Norm attaining vectors and Hilbert points
Abstract
Let $H$ be a Hilbert space that can be embedded as a dense subspace of a Banach space $X$ such that the norm of the embedding is $1$. We consider the following statements for a nonzero vector $\varphi $ in $H$:
(A) $\|\varphi \|_X = \|\varphi \|_H$.
(H) $\|\varphi +f\|_X \geq \|\varphi \|_X$ for every $f$ in $H$ such that $\langle f, \varphi \rangle =0$.

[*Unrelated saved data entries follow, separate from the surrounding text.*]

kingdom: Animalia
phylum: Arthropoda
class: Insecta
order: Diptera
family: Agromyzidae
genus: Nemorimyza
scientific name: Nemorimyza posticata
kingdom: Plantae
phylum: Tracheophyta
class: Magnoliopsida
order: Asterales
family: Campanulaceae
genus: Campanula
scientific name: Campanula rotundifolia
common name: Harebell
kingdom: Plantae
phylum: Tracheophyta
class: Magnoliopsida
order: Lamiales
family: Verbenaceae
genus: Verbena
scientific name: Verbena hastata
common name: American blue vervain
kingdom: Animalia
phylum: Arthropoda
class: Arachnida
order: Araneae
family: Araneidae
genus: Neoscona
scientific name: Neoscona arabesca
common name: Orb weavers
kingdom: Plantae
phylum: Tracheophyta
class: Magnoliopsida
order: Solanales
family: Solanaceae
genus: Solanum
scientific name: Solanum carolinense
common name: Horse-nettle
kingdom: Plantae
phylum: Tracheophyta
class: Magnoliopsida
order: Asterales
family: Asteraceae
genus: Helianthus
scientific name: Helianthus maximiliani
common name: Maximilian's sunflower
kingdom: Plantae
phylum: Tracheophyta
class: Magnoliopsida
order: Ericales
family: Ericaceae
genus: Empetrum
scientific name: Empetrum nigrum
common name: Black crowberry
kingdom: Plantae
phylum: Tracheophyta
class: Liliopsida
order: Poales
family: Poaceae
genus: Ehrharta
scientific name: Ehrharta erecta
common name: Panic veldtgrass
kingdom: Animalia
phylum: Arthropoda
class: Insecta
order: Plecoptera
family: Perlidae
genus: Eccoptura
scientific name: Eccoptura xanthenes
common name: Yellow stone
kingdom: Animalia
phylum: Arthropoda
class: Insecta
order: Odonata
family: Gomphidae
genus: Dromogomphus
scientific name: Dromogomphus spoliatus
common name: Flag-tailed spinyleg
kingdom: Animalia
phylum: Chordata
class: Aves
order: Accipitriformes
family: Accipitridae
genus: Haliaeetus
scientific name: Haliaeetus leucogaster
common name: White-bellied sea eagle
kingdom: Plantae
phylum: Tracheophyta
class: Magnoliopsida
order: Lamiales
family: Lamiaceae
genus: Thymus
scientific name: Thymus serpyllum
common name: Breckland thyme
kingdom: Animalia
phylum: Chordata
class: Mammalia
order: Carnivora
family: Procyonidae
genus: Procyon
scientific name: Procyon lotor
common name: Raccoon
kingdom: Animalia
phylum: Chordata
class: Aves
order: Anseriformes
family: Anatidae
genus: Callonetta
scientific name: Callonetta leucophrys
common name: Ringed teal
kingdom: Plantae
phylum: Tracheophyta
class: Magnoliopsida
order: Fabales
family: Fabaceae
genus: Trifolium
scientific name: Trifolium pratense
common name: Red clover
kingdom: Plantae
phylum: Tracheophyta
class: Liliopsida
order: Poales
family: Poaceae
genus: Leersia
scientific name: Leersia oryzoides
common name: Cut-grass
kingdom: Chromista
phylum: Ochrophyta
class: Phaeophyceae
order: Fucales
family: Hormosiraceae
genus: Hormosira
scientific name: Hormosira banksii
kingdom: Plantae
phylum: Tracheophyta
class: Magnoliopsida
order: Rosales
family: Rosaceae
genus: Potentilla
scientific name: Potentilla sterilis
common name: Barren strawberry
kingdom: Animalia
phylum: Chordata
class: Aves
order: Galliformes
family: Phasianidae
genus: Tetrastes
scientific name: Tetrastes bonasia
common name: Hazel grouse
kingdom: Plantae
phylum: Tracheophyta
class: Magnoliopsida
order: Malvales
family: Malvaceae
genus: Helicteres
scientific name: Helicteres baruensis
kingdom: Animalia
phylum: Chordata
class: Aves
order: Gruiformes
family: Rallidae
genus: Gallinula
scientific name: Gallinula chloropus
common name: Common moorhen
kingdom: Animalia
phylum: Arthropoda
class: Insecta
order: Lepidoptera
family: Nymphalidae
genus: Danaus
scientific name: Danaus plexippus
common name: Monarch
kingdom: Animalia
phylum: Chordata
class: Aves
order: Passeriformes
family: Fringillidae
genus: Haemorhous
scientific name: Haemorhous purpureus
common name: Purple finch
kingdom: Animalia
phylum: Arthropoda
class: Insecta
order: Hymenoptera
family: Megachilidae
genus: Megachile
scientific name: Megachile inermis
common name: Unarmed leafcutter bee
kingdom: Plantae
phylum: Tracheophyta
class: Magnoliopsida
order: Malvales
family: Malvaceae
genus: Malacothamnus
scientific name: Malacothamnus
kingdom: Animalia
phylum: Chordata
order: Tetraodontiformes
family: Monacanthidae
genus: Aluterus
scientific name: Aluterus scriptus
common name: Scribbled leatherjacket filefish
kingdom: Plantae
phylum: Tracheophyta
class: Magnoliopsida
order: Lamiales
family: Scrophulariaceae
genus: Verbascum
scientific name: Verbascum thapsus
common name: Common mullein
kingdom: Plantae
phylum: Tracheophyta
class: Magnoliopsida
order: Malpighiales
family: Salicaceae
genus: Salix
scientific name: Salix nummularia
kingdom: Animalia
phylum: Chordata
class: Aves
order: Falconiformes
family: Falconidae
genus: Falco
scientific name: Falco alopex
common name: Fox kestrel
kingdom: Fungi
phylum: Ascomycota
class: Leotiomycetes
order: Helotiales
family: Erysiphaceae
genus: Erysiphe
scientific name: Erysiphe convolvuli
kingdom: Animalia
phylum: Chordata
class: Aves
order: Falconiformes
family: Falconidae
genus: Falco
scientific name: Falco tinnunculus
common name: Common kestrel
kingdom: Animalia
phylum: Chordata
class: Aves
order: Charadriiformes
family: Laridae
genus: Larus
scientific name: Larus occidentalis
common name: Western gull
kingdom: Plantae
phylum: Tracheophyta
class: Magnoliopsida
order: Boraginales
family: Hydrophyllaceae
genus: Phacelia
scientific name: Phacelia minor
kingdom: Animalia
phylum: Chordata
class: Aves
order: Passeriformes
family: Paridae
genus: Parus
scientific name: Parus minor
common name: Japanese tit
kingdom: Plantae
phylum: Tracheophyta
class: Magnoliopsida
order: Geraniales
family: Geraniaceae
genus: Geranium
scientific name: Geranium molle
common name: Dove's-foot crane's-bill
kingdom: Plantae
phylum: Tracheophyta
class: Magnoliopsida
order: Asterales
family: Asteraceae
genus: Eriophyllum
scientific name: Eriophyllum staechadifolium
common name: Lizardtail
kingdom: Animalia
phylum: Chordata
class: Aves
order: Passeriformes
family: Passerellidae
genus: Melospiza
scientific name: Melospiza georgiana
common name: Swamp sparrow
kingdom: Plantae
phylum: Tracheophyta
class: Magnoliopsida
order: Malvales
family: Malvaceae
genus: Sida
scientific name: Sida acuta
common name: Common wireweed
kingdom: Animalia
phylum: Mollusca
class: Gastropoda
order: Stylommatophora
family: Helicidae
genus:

We use duality arguments to establish that (A)$\Rightarrow $(H), before turning our attention to the special case when the Hilbert space in question is the Hardy space $H^2(\mathbb T^d)$ and the Banach space is either the Hardy space $H^1(\mathbb T^d)$ or the weak product space $H^2(\mathbb T^d) \odot H^2(\mathbb T^d)$. If $d=1$, then the two Banach spaces are equal and it is known that (H)$\Rightarrow $(A). If $d\geq 2$, then the Banach spaces do not coincide and a case study of the polynomials $\varphi _\alpha (z) = z_1^2 + \alpha z_1 z_2 + z_2^2$ for $\alpha \geq 0$ illustrates that the statements (A) and (H) for these two Banach spaces describe four distinct sets of functions.